Law Center Challenges Insurance Companies’ Attempt to Keep PA Medicaid Rates Hidden

Oral argument before the Pennsylvania Supreme court to be heard on May 5th.

Although Pennsylvania pays $20 billion in taxpayer dollars to insurance companies to provide medical services through doctors and dentists to over two million persons, the companies are claiming that how they pay dentists to provide those services is private, confidential information.

But the Public Interest Law Center, which has been a leader nationally in ensuring Medicaid services for children, will be in front of the Pennsylvania Supreme Court Tuesday, May 5 seeking public disclosure of those contracts with dental providers.

“These records detail information the insurance companies and their agent subcontractors are required to keep by the state, and they determine how Pennsylvania gets the dental services the state is buying from the insurance companies. This is important public information, and it is covered by the state’s Right to Know Law,” said Ben Geffen, an attorney at the Law Center who will argue the case.

Researchers and news media associations have filed amicus briefs telling the court how important this information about the rates paid to dental providers is in order to assess the functioning of the Medicaid program and  dentists are available to eligible  persons.

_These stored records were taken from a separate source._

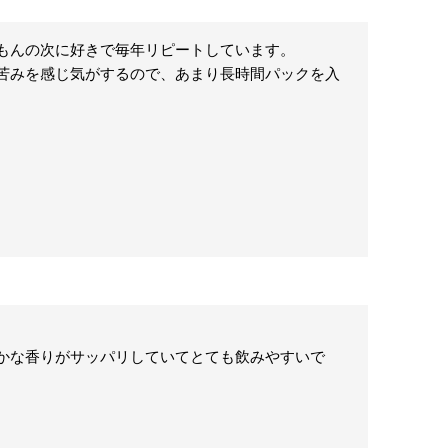
もんの次に好きで毎年リピートしています。

苦みを感じ気がするので、あまり長時間パックを入
かな香りがサッパリしていてとても飲みやすいで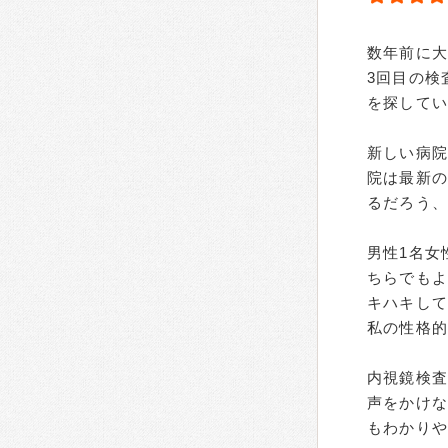
数年前に大
3回目の検
を探して
新しい病
院は最新
るだろう、
男性1名女
ちらでも
キハキし
私の性格
内視鏡検
声をかけ
もわかり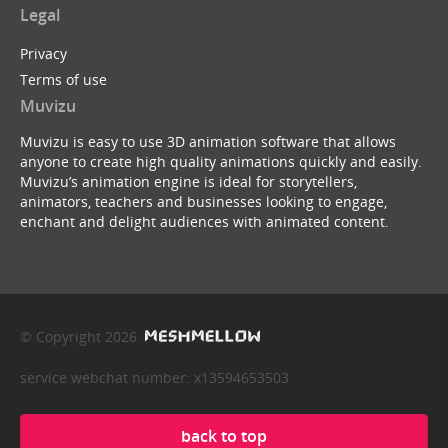
Legal
Privacy
Terms of use
Muvizu
Muvizu is easy to use 3D animation software that allows
anyone to create high quality animations quickly and easily.
Muvizu’s animation engine is ideal for storytellers,
animators, teachers and businesses looking to engage,
enchant and delight audiences with animated content.
© Copyright 2026
service webchat number: x13594653503
back to top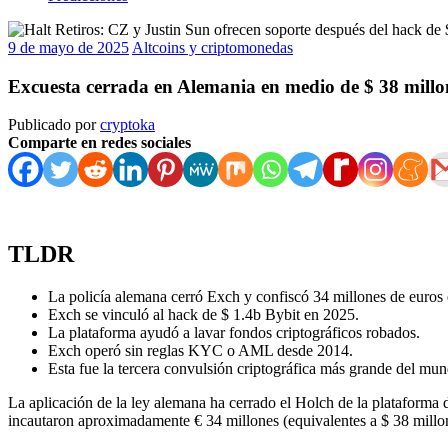
9 de mayo de 2025
Altcoins y criptomonedas
Excuesta cerrada en Alemania en medio de $ 38 mill
Publicado por
cryptoka
Comparte en redes sociales
TLDR
La policía alemana cerró Exch y confiscó 34 millones de euros
Exch se vinculó al hack de $ 1.4b Bybit en 2025.
La plataforma ayudó a lavar fondos criptográficos robados.
Exch operó sin reglas KYC o AML desde 2014.
Esta fue la tercera convulsión criptográfica más grande del mun
La aplicación de la ley alemana ha cerrado el Holch de la plataforma
incautaron aproximadamente € 34 millones (equivalentes a $ 38 millone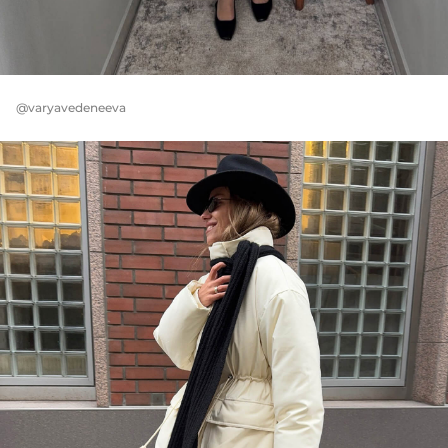
@varyavedeneeva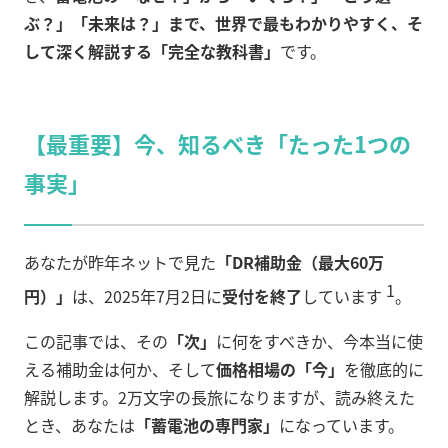
ぶ？」「未来は？」まで、世界で最もわかりやすく、そ
して深く解説する「完全な教科書」
です。
【最重要】今、知るべき「たった1つの
事実」
あなたが昨年ネットで見た
「DR補助金（最大60万
1
円）」
は、2025年7月2日に
受付を終了
しています
。
この記事では、その
「次」
に何をすべきか、今本当に使
える補助金は何か、そして
価格相場の「今」
を徹底的に
解説します。2万文字の長旅になりますが、読み終えた
とき、あなたは
「蓄電池の専門家」
になっています。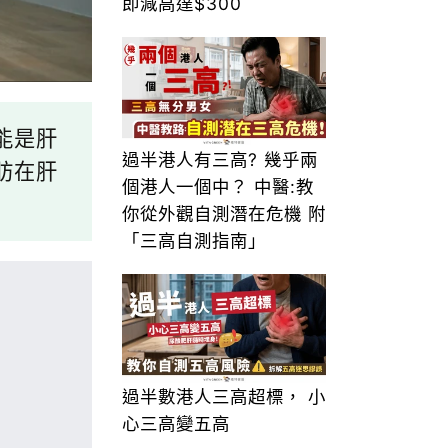
即減高達$300
能是肝
過半港人有三高? 幾乎兩
肪在肝
個港人一個中？ 中醫:教
你從外觀自測潛在危機 附
「三高自測指南」
過半數港人三高超標， 小
心三高變五高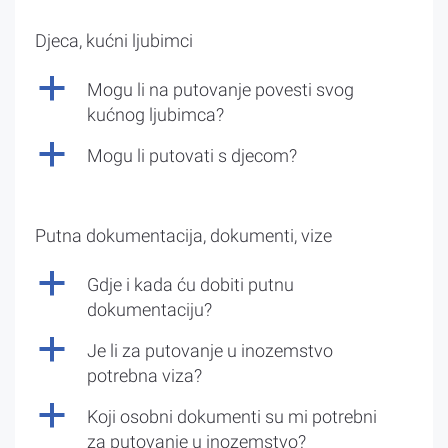
Djeca, kućni ljubimci
a
Mogu li na putovanje povesti svog
kućnog ljubimca?
a
Mogu li putovati s djecom?
Putna dokumentacija, dokumenti, vize
a
Gdje i kada ću dobiti putnu
dokumentaciju?
a
Je li za putovanje u inozemstvo
potrebna viza?
a
Koji osobni dokumenti su mi potrebni
za putovanje u inozemstvo?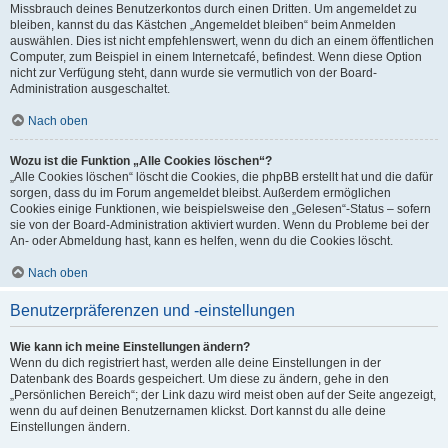
Missbrauch deines Benutzerkontos durch einen Dritten. Um angemeldet zu
bleiben, kannst du das Kästchen „Angemeldet bleiben“ beim Anmelden
auswählen. Dies ist nicht empfehlenswert, wenn du dich an einem öffentlichen
Computer, zum Beispiel in einem Internetcafé, befindest. Wenn diese Option
nicht zur Verfügung steht, dann wurde sie vermutlich von der Board-
Administration ausgeschaltet.
Nach oben
Wozu ist die Funktion „Alle Cookies löschen“?
„Alle Cookies löschen“ löscht die Cookies, die phpBB erstellt hat und die dafür
sorgen, dass du im Forum angemeldet bleibst. Außerdem ermöglichen
Cookies einige Funktionen, wie beispielsweise den „Gelesen“-Status – sofern
sie von der Board-Administration aktiviert wurden. Wenn du Probleme bei der
An- oder Abmeldung hast, kann es helfen, wenn du die Cookies löscht.
Nach oben
Benutzerpräferenzen und -einstellungen
Wie kann ich meine Einstellungen ändern?
Wenn du dich registriert hast, werden alle deine Einstellungen in der
Datenbank des Boards gespeichert. Um diese zu ändern, gehe in den
„Persönlichen Bereich“; der Link dazu wird meist oben auf der Seite angezeigt,
wenn du auf deinen Benutzernamen klickst. Dort kannst du alle deine
Einstellungen ändern.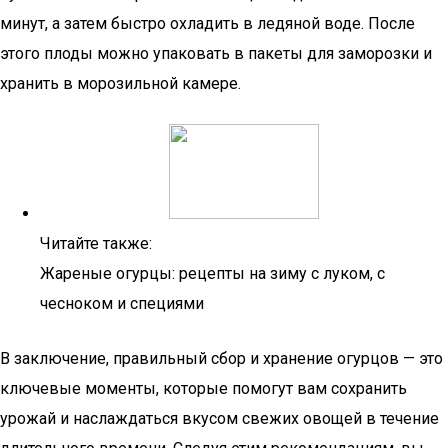
минут, а затем быстро охладить в ледяной воде. После
этого плоды можно упаковать в пакеты для заморозки и
хранить в морозильной камере.
Читайте также:
Жареные огурцы: рецепты на зиму с луком, с
чесноком и специями
В заключение, правильный сбор и хранение огурцов — это
ключевые моменты, которые помогут вам сохранить
урожай и наслаждаться вкусом свежих овощей в течение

So far, the companies have kept the information hidden since the Public Interest Law Center first sought the data in 2011. The case is on appeal from the Commonwealth Court which overruled a decision under a prior version of the Right to Know Law that had ordered the public disclosure of similar information in 2009. Instead, this time the court held that the money paid to the insurance companies became private funds once in their hands and was no longer subject to the Right to Know Law. It also held that the companies had proven that the rate information are trade secrets which are exempted from disclosure by the Pennsylvania Trade Secrets Act, even though the Right to Know Act has a specific provision saying its exemption for trade secrets does not apply to the kind of records being sought in this case.